We left at the crack of dawn. Despite terrible traffic, we arrived at the Broadway address, right across the street from the Freedom Tower, in time. It seemed so profound, knowing Pope Francis would be visiting this solemn spot the next morning.

The studio: The dogs sat at a lovely table covered with “Lady & the Tramp”-trademark red and white check gingham. Their candles were lit (yes, really!), and their wine poured by the debonair French waiter who would then serve each course. Their waiter was actually Philippe Vongerichten, director of operations at Jean-Georges. Ripley rehearsed first. He did well but then tried to climb over the table when he saw us in the audience. Thankfully, the candles weren’t lit or the wine poured yet. Trainer Adam Romsdahl worked on Ripley’s sit/stays in the lobby while Charlotte’s video was filmed. The result was a flawless performance later by our Mr. Ripley.

The blind dates: Charlotte’s dinner date was Manny the Frenchie, a four-year-old French Bulldog with 1.3 million ‘Likes’ on Facebook. He uses his fame to sell his products and to give back through charity. Recently, his online supporters were able to rescue 22 out of 23 Frenchies being sold at a puppy mill auction. Manny flew in from Chicago with his owners to participate in filming “Doggy Bag” and to date my dog.

There was no way Charlotte would stay seated if I weren’t in sight, so I became the pup puppeteer, lying down on the floor behind her chair and discreetly holding her leash. Charlotte and Manny were served: Gruyere omelet with caviar, followed by a main course of crackling beef short rib and potato puree with maple glazed bacon over sweet potato for dessert. Do you know how tempted I was to devour the piece of Charlotte’s short rib that fell on the floor where I was hiding? This video hasn’t aired online yet.

Ripley had the pleasure of Marnie the dog’s company. In 2012, Marnie was rescued from a CT shelter when she was a matted Shih Tzu about 10 with a head tilt.

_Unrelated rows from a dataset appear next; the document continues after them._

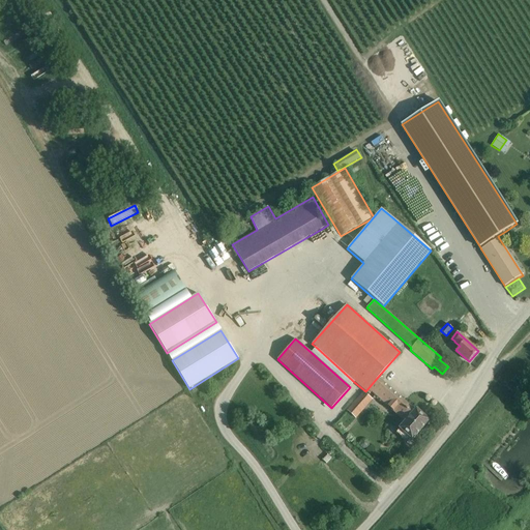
[(414,410),(404,400),(378,377),(365,391),(369,394),(371,392),(404,421),(399,429),(412,441),(430,420),(416,408),(414,410)]
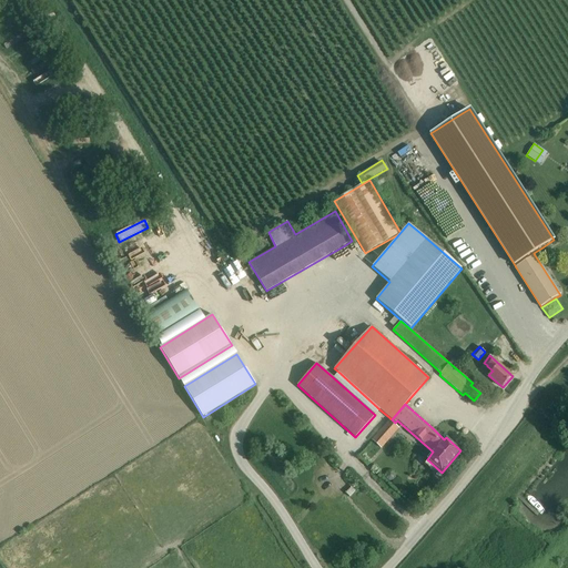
[(372,440),(381,448),(398,428),(389,421),(372,440)]
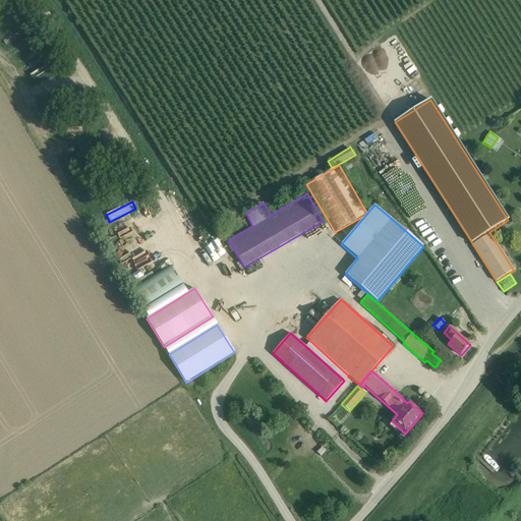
[(363,438),(362,433),(359,431),(355,431),(353,435),(354,439),(357,441),(360,441),(363,438)]
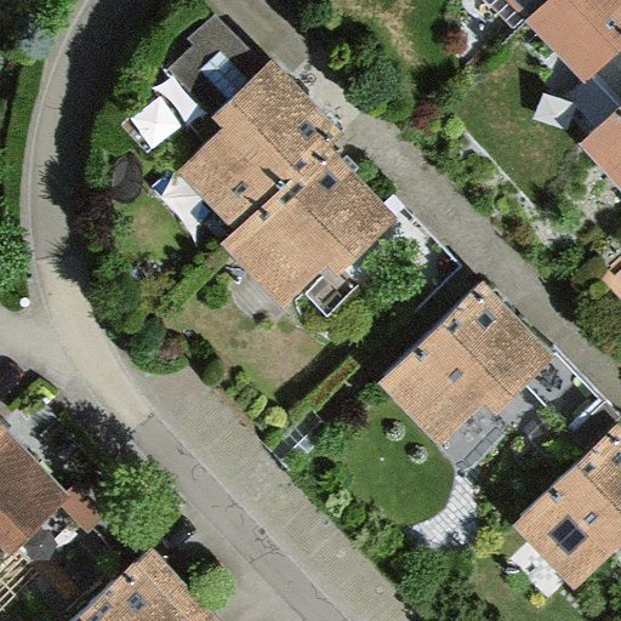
[(510,0),(529,20),(548,0),(510,0)]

After 14 teeth were extracted, her tongue always hung out of her mouth. She is the most popular senior dog on Instagram with 1.8 million followers. The duo wolfed down roasted marrow bone with salmon roe and brioche croutons, then orecchiette and meatballs with fresh ricotta. Their waiter offered them a glass of water before enjoying a peanut butter ice cream sundae for dessert. To see Ripley’s video, go to: http://www.bonappetit.com/people/chefs/article/jean-georges-vongerichten....

By the way, Ripley was adopted by a Last Hope volunteer later that day.

The secret: With all due respect to Jean-Georges and “Bon Appétit,” I know the secret to get hesitant dogs to perform on cue. During the “Muttcracker” at the Birmingham Ballet each year, there’s a scene graced by rescued Afghan Hounds. One Afghan is supposed to stand on his hind legs to dance with Drosselmeyer. The audience has no idea a Beggin’ Strip is taped to each of the wizard’s shoulders.

I brought a bag. Each time a “Doggy Bag” dog was reluctant to try a new course; the producer sprinkled a Beggin’ Strip garnish on the masterpiece meal. The secret worked like a charm.